A representative of the World Intellectual Property Organization Standing Committee on Copyright and Related Rights, provided an update on the status of negotiations in the Committee on an instrument for the benefit of visually impaired persons or print-disabled persons. The Committee was working on issues such as the exact nature of the instrument, the definition of the beneficiary class of the instrument, the scope of the works covered, the presidential effect of the adoption of the particular instrument, and the impact it would have on the interpretation of the Three-Step Test which defined the boundaries of copyright exceptions and limitations.
A representative of the United Nations Children’s Fund, said that structural and systematic measures had recently been taken in order to make programmes more inclusive for children with disabilities.
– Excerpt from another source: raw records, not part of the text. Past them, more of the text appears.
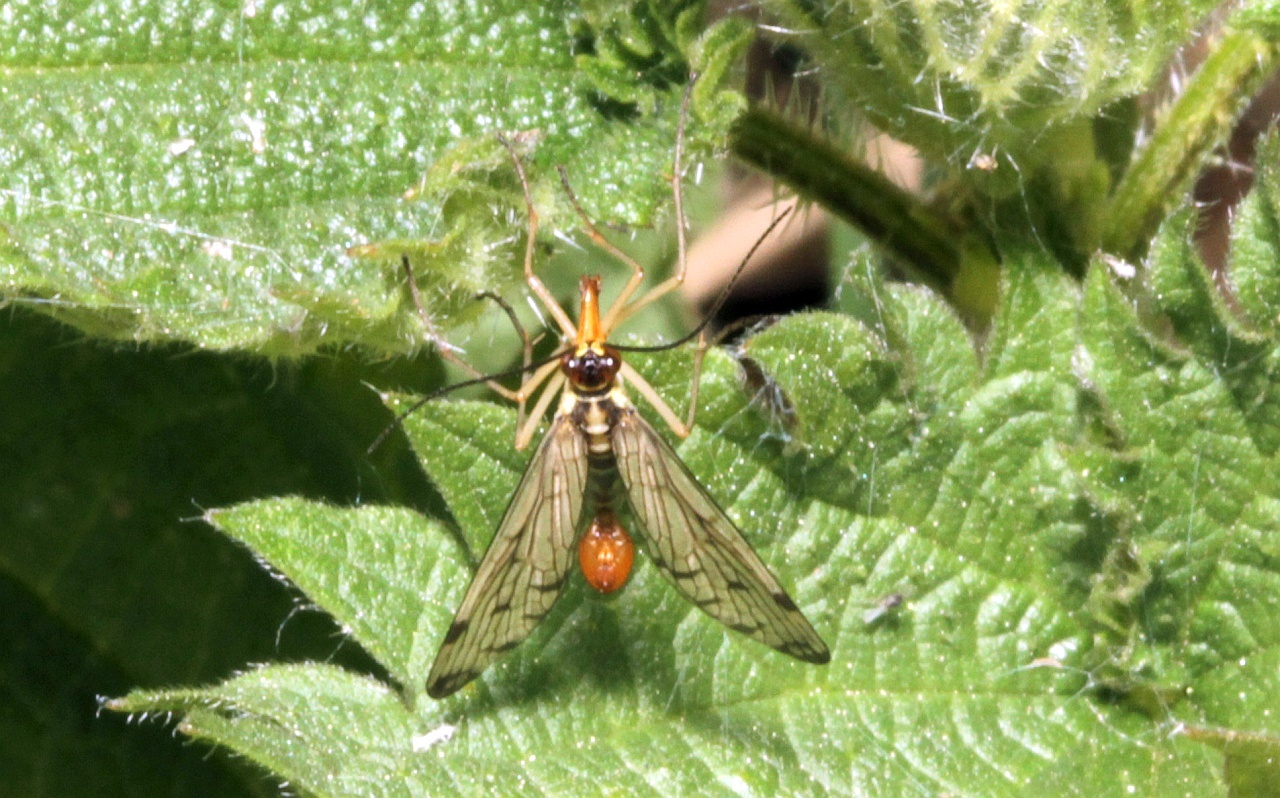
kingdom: Animalia
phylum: Arthropoda
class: Insecta
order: Mecoptera
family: Panorpidae
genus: Panorpa
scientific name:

United Nations Children’s Fund was looking to increase its activities and co-operation with relevant global actors, focusing in particular on nutrition, education and humanitarian action. The regional office in Eastern Europe recently issued a publication on a rights-based approach to an inclusive education for children with disabilities.
A representative of International Disability Alliance, stressed that high-level meetings should be made ‘disability inclusive’, and strongly recommended that more time be allocated to the sessions of the Committee to enable it to carry out its work properly. International Disability Alliance welcomed the High Commissioner’s proposal to strengthen treaty bodies and make information, communication, meetings and websites more transparent and accessible across all treaty bodies. International Disability Alliance was firmly opposed to the proposal to establish a code of conduct for treaty body members, which it believed was an illegitimate intervention in the independence of treaty body members.
A representative of Human Rights Watch said that it looked forward to the work of the Committee, especially the three State party reviews and the interactive dialogue with States.
A representative of the International Social Services said that children with disabilities were particularly at risk and that the disability of a child was a factor that could lead to its abandonment or separation from their family. Research showed that children were increasingly vulnerable to abuse and violence in institutional settings.